Nearly half of UW-Madison’s $1.7 billion in research spending comes from federal awards from agencies such as the National Institutes of Health and the National Science Foundation.
UW-Madison in 2023-24 had the largest defense research funding haul in over a decade at $67.4 million.
But Grejner-Brzezińska, who just marked at year at UW-Madison, thinks it should be larger.
“I don’t want to create an impression that next year we’re going to present $100 million in DOD funding,” Grejner-Brzezińska said. “It’s going to be two, three years at least as we build relationships and as our faculty learn how to speak DOD.”
Grejner-Brzezińska during her more than two-decade scientific career was fully sponsored with defense funding, she said.
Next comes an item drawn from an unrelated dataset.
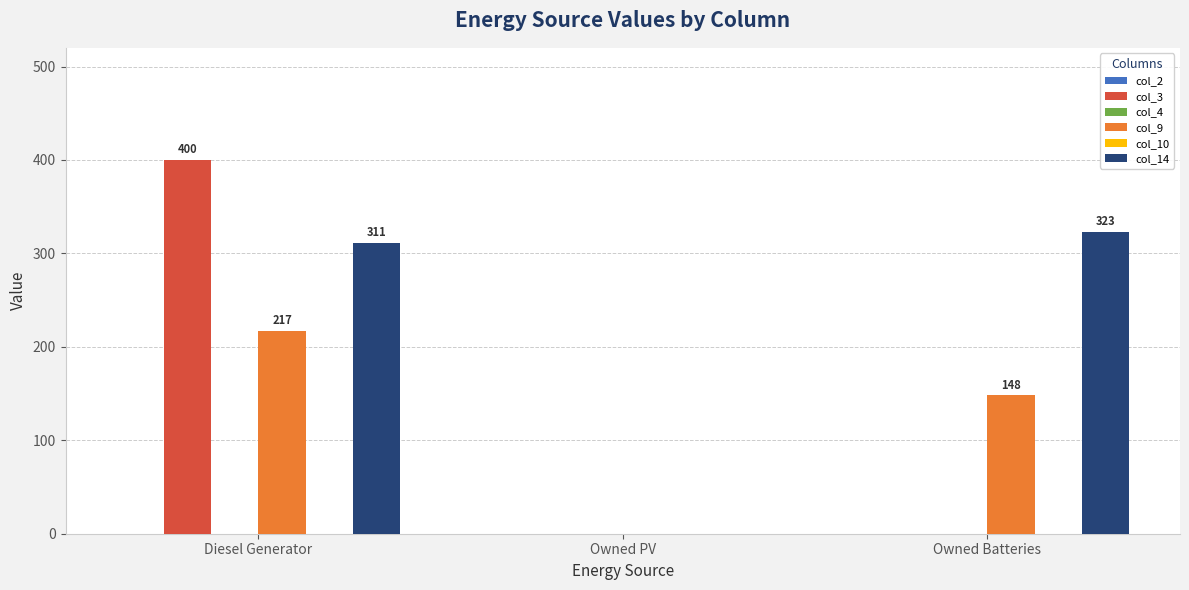

What is the label of the 3rd bar from the right?

Diesel Generator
“I was able to afford 12 Ph.D. students at the time, two research scientists and a couple of post docs because once you establish a relationship and start delivering, DOD will come back and ask you again to solve the problem,” she said.
Strategic hires
Working with the Department of Defense to secure more research involvement for UW-Madison is “extremely relationship based,” Grejner-Brzezińska said.
A delegation from U.S. Cyber Command visited UW-Madison to tour labs and meet researchers on campus studying cybersecurity areas like quantum computing and cryptography.
Those connections with the U.S. Cyber Command brought a group of UW-Madison researchers to attend a White House briefing on quantum defense research, Grejner-Brzezińska said.
“The next meeting that is going to happen will have to be at the classified level,” Grejner-Brzezińska said.
UW-Madison also made two recent hires to help lead the defense effort.
The university in August named Dave Schroeder to be UW-Madison’s first director of national security initiatives to build federal relationships and identify national security research opportunities.
Elizabeth Hill in August also joined UW-Madison as its director of federal relations for research. Based on D.C., Hill represents the university in conversations with federal lawmakers and agencies.
Grejner-Brzezińska said she and Schroeder have obtained the highest level of security clearance to have conversations about classified information.
UW-Madison has also hired D.C. lobbying firm Lewis-Burke Associates to teach faculty about pitching research and getting connected with Department of Defense officials.
“We need to, as I always say, give faculty new tools in their toolboxes because it’s a different type of an agency to develop relationships,” Grejner-Brzezińska said.